A convolution estimate for two-dimensional hypersurfaces

TL;DR

This paper generalizes a convolution estimate for three hypersurfaces in R^3, extending previous results to less regular surfaces and providing uniform L^2 bounds with applications to nonlinear dispersive equations.

Contribution

It extends the Bennett-Carbery-Wright convolution estimate to C^{1,beta} hypersurfaces in R^3 under scalable assumptions, broadening the class of surfaces for which the estimate holds.

Findings

Established a uniform L^2 estimate for convolutions on less regular hypersurfaces.

Extended the nonlinear Loomis-Whitney inequality to C^{1,beta} surfaces.

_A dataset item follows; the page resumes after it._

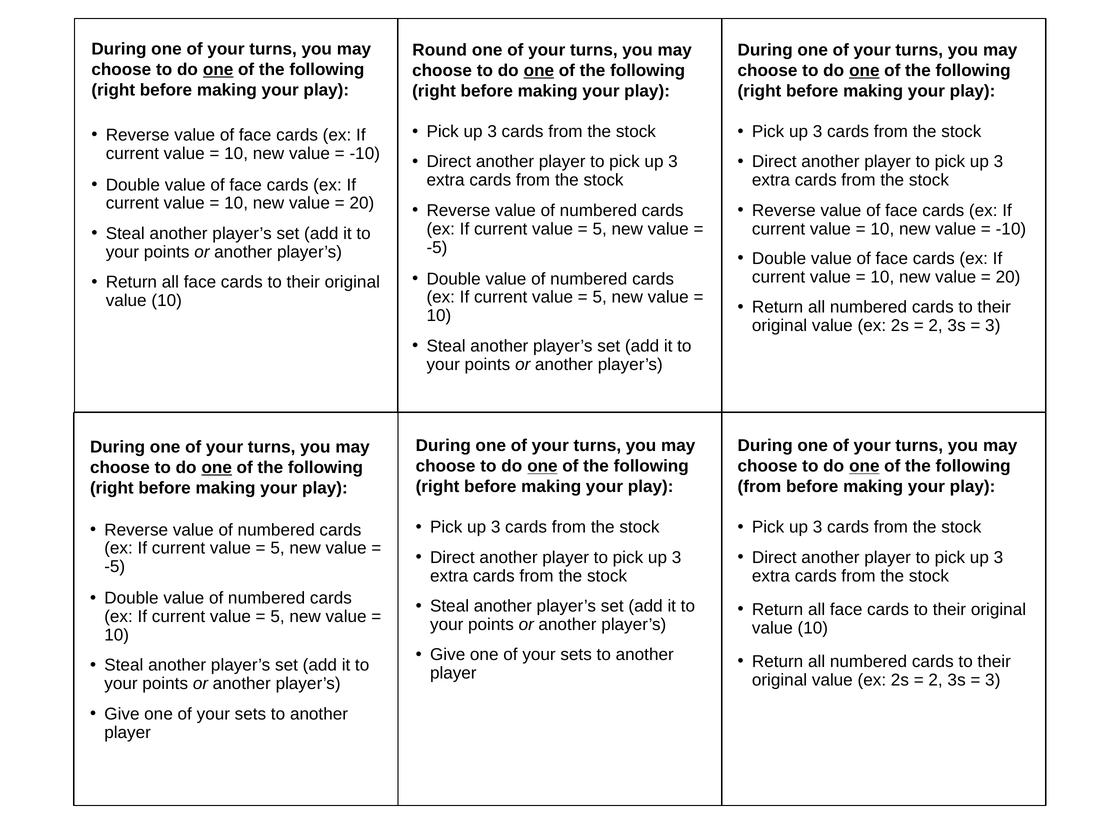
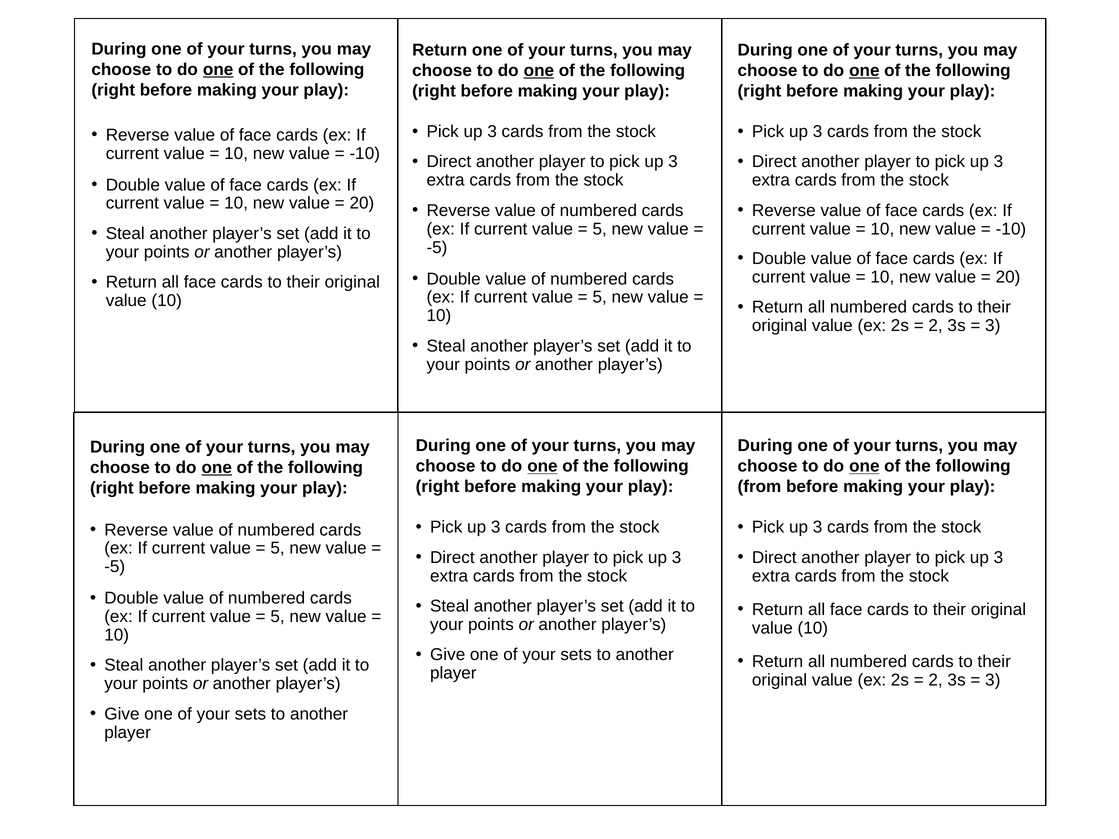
Round at (440, 50): Round -> Return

Applied the results to nonlinear dispersive equations.

Abstract

Given three transversal and sufficiently regular hypersurfaces in R^3 it follows from work of Bennett-Carbery-Wright that the convolution of two L^2 functions supported of the first and second hypersurface, respectively, can be restricted to an L^2 function on the third hypersurface, which can be considered as a nonlinear version of the Loomis-Whitney inequality. We generalize this result to a class of C^{1,beta} hypersurfaces in R^3, under scaleable assumptions. The resulting uniform L^2 estimate has applications to nonlinear dispersive equations.